■ WRITTEN TASK 1 ■
From the passage on the song "Thats What I Want," reproduce everything from "It also debuted" down to "ARIA Singles Chart.".
■ WRITTEN TASK 2 ■
Restate as a short bulleted list the paragraph in the song passage that begins "The music video for," keeping its main facts.

■ SOURCE EXTRACT ■
## begin
It also debuted on Billboards global charts, at number 4 on the main chart, while logging at number 8 on Excluding US chart with 39.6 million streams from outside the US.

Elsewhere, "Thats What I Want" became highest debut in UK Singles Chart on chart issue September 30, 2021, logging at number 10. It was also placed at number 7 on ARIA Singles Chart.

==Music video==

A still from the music video, where Lil Nas X and his love interest are dressed like characters from 2005 film Brokeback Mountain.

The music video for "Thats What I Want" was directed by STILLZ and produced by Esteban Zuluaga, Malcolm Duncan, and Fabien Colas which premiered on September 17, 2021. During a football game at the fictional Montero University, whose players wear pink uniforms, Lil Nas X falls from the sky to crash on the field, causing him to injure his knee. As he is taken off the field, he meets the eyes of another player, played by Yai Ariza. The two of them meet alone in the locker room, where they begin to kiss. Later they are seen in a passionate sex scene in the shower, with Lil Nas X opening a Durex condom package.
## end
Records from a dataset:
## begin
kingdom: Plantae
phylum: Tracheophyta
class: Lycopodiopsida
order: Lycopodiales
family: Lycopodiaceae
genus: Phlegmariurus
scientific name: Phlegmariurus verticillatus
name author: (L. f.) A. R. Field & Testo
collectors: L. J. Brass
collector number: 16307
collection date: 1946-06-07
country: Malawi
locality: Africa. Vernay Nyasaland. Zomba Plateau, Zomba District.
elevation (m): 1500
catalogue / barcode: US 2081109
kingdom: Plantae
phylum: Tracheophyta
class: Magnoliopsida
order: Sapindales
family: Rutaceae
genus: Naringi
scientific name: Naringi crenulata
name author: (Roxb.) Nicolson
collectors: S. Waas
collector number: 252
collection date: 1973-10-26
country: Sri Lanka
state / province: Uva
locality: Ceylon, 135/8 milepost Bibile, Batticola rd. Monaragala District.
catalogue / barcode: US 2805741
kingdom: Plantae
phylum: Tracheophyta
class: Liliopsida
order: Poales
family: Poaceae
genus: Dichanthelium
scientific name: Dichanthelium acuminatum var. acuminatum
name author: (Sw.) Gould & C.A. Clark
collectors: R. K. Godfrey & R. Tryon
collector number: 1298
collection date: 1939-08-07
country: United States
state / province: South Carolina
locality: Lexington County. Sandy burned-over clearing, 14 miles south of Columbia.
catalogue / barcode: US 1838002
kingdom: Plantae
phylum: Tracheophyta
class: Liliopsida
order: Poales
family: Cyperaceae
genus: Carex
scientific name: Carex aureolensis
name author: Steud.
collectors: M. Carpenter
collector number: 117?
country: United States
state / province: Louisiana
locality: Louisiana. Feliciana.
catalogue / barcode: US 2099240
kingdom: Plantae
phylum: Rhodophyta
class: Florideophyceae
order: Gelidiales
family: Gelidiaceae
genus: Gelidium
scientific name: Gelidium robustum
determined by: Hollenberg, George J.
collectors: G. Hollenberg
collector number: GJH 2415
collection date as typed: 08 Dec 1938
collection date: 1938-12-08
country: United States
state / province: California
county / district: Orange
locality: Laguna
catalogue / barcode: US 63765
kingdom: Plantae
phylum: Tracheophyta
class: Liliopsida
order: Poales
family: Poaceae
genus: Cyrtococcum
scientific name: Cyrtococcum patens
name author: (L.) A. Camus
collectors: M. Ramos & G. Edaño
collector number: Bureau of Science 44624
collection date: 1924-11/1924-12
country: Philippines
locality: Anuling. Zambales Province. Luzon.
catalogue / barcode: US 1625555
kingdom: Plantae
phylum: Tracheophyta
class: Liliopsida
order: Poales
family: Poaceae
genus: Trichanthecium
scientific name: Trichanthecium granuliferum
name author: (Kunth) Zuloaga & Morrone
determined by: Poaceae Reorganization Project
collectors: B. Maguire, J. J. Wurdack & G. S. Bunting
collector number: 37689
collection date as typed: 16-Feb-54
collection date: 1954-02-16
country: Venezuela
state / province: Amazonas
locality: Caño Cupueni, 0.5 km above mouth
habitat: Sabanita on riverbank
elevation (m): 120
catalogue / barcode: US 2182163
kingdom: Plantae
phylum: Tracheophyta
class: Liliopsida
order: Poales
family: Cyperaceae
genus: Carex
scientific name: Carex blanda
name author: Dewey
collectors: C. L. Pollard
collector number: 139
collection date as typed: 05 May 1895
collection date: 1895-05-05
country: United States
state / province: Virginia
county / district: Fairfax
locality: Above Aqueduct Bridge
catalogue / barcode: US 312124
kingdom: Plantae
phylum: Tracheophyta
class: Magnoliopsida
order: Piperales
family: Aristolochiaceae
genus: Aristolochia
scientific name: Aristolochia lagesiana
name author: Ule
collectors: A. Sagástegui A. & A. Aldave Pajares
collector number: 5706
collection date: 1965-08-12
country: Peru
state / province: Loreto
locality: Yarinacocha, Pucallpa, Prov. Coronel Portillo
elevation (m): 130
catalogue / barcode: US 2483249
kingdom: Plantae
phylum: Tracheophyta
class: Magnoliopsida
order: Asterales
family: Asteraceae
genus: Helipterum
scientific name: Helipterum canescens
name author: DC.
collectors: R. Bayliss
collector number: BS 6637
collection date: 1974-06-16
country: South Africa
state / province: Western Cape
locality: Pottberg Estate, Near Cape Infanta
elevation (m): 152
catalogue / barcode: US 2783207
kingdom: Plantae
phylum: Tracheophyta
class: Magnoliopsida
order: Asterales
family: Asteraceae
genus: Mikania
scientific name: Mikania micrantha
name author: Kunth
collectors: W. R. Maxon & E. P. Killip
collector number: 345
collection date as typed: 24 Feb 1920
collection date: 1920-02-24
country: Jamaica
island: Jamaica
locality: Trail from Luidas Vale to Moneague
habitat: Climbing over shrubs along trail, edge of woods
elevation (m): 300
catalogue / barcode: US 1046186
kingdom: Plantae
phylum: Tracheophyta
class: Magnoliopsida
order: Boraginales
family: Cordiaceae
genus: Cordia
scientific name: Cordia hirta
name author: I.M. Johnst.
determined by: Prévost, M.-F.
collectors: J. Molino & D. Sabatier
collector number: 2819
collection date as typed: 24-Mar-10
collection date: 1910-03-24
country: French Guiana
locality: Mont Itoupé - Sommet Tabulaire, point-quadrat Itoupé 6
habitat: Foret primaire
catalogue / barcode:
## end
■ EXERCISE RESULT 1 ■
It also debuted on Billboards global charts, at number 4 on the main chart, while logging at number 8 on Excluding US chart with 39.6 million streams from outside the US.

Elsewhere, "Thats What I Want" became highest debut in UK Singles Chart on chart issue September 30, 2021, logging at number 10. It was also placed at number 7 on ARIA Singles Chart.

■ EXERCISE RESULT 2 ■
- Directed by STILLZ; produced by Esteban Zuluaga, Malcolm Duncan, and Fabien Colas.
- Premiered on September 17, 2021.
- Set during a football game at the fictional Montero University, whose players wear pink uniforms.
- Lil Nas X falls from the sky, crashes on the field, and injures his knee.
- Leaving the field, he meets the eyes of another player, played by Yai Ariza.
- The two meet alone in the locker room and begin to kiss.
- A later shower scene shows them having sex, with Lil Nas X opening a Durex condom package.